*Passage provided*
You are acting as counsel for HIGH QUALITY CLOTHES (HQC), an English chain of retail stores selling men’s clothing in the high to middle level of price and quality. Their market is aimed at the professional man who needs to portray a modern and sophisticated image for both formal and casual wear. Their buyers are constantly watching fashion trends and they are therefore sourcing suppliers that can meet their target market. One supplier has been with them for a long time and has always been reliable insofar as the execution of their transaction and the quality of their merchandise are concerned. This supplier is a Chinese company called MEN’S SUITS MANUFACTURING COMPANY (MSM). HQC has been purchasing men’s clothing from MSM on a regular basis for the last 10 years.
The facts of the dispute are as follows:
On 5 May 2013, HQC sent an order for 5000 woollen men’s suits and 8000 cotton-blend shirts. The order specified model numbers and sizes and said that the order was placed on the usual terms and conditions that had prevailed in the previous contracts between them and MSM. The suits were ordered for the 2013/14 winter season.

*Provided material*
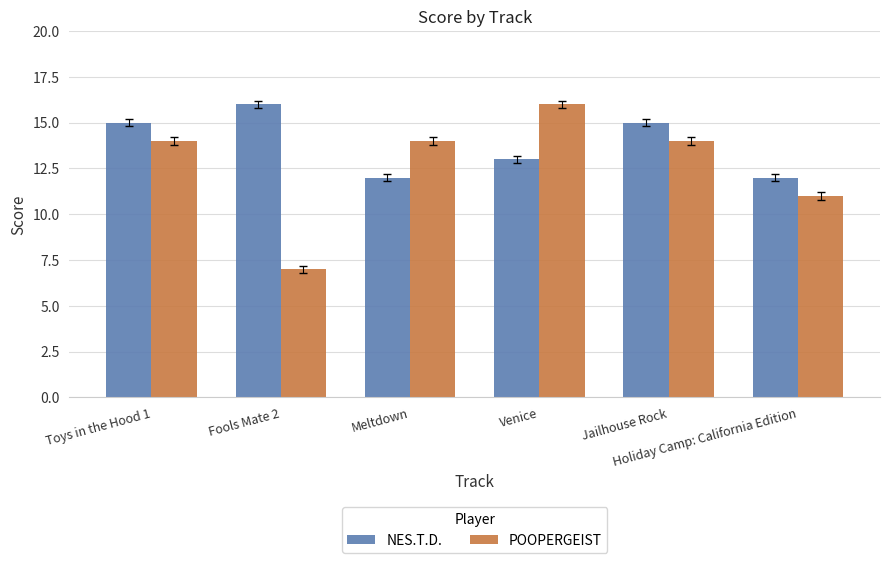

Which category has the lowest value across all series?

Fools Mate 2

*List of tasks*
1) Answer these questions from the passage about the HQC clothing dispute:
(a) What nationality is the company MSM?
(b) For how many years has HQC been buying men's clothing from MSM?
(c) How many cotton-blend shirts did the order of 5 May 2013 request?
2) Write the next part of the passage about the HQC clothing dispute, picking up after its last sentence.
The data plays no part in the tasks here.

*Results of the tasks*
1)
(a) MSM is a Chinese company.
(b) HQC has bought from MSM for the last 10 years.
(c) The order requested 8000 cotton-blend shirts.

2)
MSM replied on 10 May 2013 by letter which included a conformation form. The conformation form verified the quantity, model numbers and shipping date no later than 15 June 2013 (to ensure timely arrival in London for the winter season), all of which conformed to the order placed by HQC. The price of £130 per unit CIF Southampton (Incoterms 2010) for the suits and £20 per unit for the shirts conformed to the price list issued by MSM on the 1st of May 2013. On all previous occasions the parties have contracted on the basis of a choice-of-law clause indicating the United Nations Convention on Contracts for the International Sale of Goods (CISG) as the governing law of the contract.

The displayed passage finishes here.